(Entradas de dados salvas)

.....

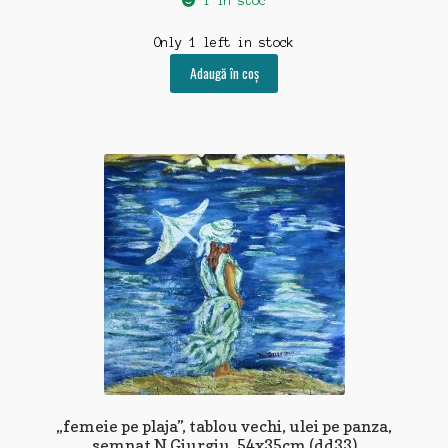
1 în stoc
Only 1 left in stock
Adaugă în coș
„femeie pe plaja”, tablou vechi, ulei pe panza,
semnat N Giurgiu, 54x35cm (dd33)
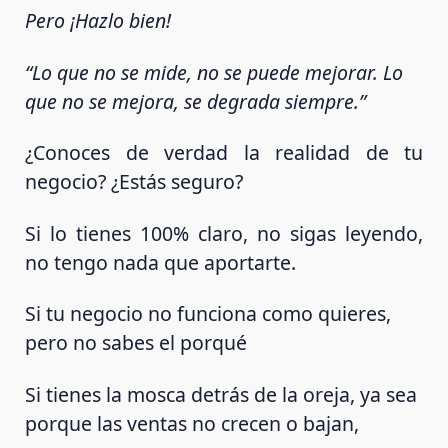
Pero ¡Hazlo bien!
“Lo que no se mide, no se puede mejorar. Lo
que no se mejora, se degrada siempre.”
¿Conoces de verdad la realidad de tu
negocio? ¿Estás seguro?
Si lo tienes 100% claro, no sigas leyendo,
no tengo nada que aportarte.
Si tu negocio no funciona como quieres,
pero no sabes el porqué
Si tienes la mosca detrás de la oreja, ya sea
porque las ventas no crecen o bajan,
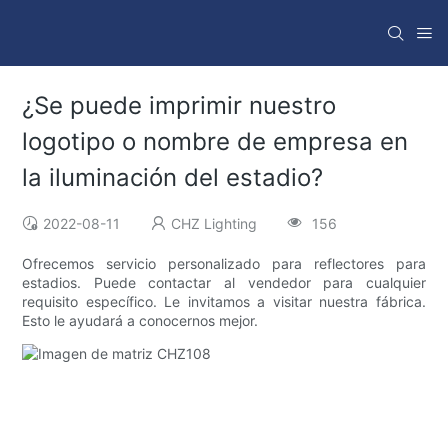
¿Se puede imprimir nuestro
logotipo o nombre de empresa en
la iluminación del estadio?
2022-08-11
CHZ Lighting
156
Ofrecemos servicio personalizado para reflectores para
estadios. Puede contactar al vendedor para cualquier
requisito específico. Le invitamos a visitar nuestra fábrica.
Esto le ayudará a conocernos mejor.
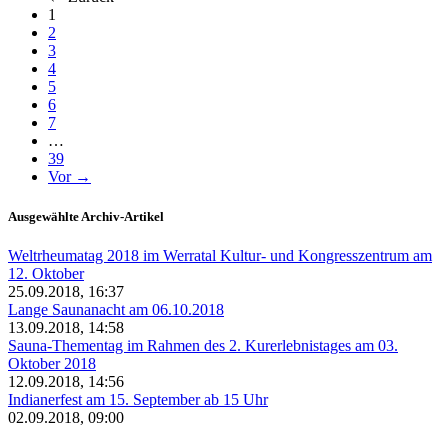
(aktuell)
1
2
3
4
5
6
7
…
39
Vor →
Ausgewählte Archiv-Artikel
Weltrheumatag 2018 im Werratal Kultur- und Kongresszentrum am
12. Oktober
25.09.2018, 16:37
Lange Saunanacht am 06.10.2018
13.09.2018, 14:58
Sauna-Thementag im Rahmen des 2. Kurerlebnistages am 03.
Oktober 2018
12.09.2018, 14:56
Indianerfest am 15. September ab 15 Uhr
02.09.2018, 09:00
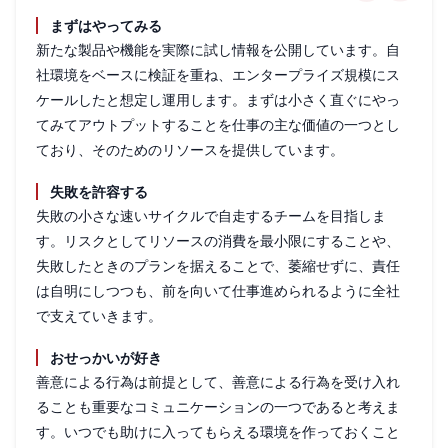
まずはやってみる
新たな製品や機能を実際に試し情報を公開しています。自
社環境をベースに検証を重ね、エンタープライズ規模にス
ケールしたと想定し運用します。まずは小さく直ぐにやっ
てみてアウトプットすることを仕事の主な価値の一つとし
ており、そのためのリソースを提供しています。
失敗を許容する
失敗の小さな速いサイクルで自走するチームを目指しま
す。リスクとしてリソースの消費を最小限にすることや、
失敗したときのプランを据えることで、萎縮せずに、責任
は自明にしつつも、前を向いて仕事進められるように全社
で支えていきます。
おせっかいが好き
善意による行為は前提として、善意による行為を受け入れ
ることも重要なコミュニケーションの一つであると考えま
す。いつでも助けに入ってもらえる環境を作っておくこと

.....

Exercício → Reproduza sem qualquer alteração todas as linhas de texto dos itens acima, na mesma ordem. Deixe as imagens de fora da resposta.

Exercício resolvido →
1 în stoc
Only 1 left in stock
Adaugă în coș
„femeie pe plaja”, tablou vechi, ulei pe panza,
semnat N Giurgiu, 54x35cm (dd33)
Pero ¡Hazlo bien!
“Lo que no se mide, no se puede mejorar. Lo
que no se mejora, se degrada siempre.”
¿Conoces de verdad la realidad de tu
negocio? ¿Estás seguro?
Si lo tienes 100% claro, no sigas leyendo,
no tengo nada que aportarte.
Si tu negocio no funciona como quieres,
pero no sabes el porqué
Si tienes la mosca detrás de la oreja, ya sea
porque las ventas no crecen o bajan,
¿Se puede imprimir nuestro
logotipo o nombre de empresa en
la iluminación del estadio?
2022-08-11
CHZ Lighting
156
Ofrecemos servicio personalizado para reflectores para
estadios. Puede contactar al vendedor para cualquier
requisito específico. Le invitamos a visitar nuestra fábrica.
Esto le ayudará a conocernos mejor.
(aktuell)
1
2
3
4
5
6
7
…
39
Vor →
Ausgewählte Archiv-Artikel
Weltrheumatag 2018 im Werratal Kultur- und Kongresszentrum am
12. Oktober
25.09.2018, 16:37
Lange Saunanacht am 06.10.2018
13.09.2018, 14:58
Sauna-Thementag im Rahmen des 2. Kurerlebnistages am 03.
Oktober 2018
12.09.2018, 14:56
Indianerfest am 15. September ab 15 Uhr
02.09.2018, 09:00
まずはやってみる
新たな製品や機能を実際に試し情報を公開しています。自
社環境をベースに検証を重ね、エンタープライズ規模にス
ケールしたと想定し運用します。まずは小さく直ぐにやっ
てみてアウトプットすることを仕事の主な価値の一つとし
ており、そのためのリソースを提供しています。
失敗を許容する
失敗の小さな速いサイクルで自走するチームを目指しま
す。リスクとしてリソースの消費を最小限にすることや、
失敗したときのプランを据えることで、萎縮せずに、責任
は自明にしつつも、前を向いて仕事進められるように全社
で支えていきます。
おせっかいが好き
善意による行為は前提として、善意による行為を受け入れ
ることも重要なコミュニケーションの一つであると考えま
す。いつでも助けに入ってもらえる環境を作っておくこと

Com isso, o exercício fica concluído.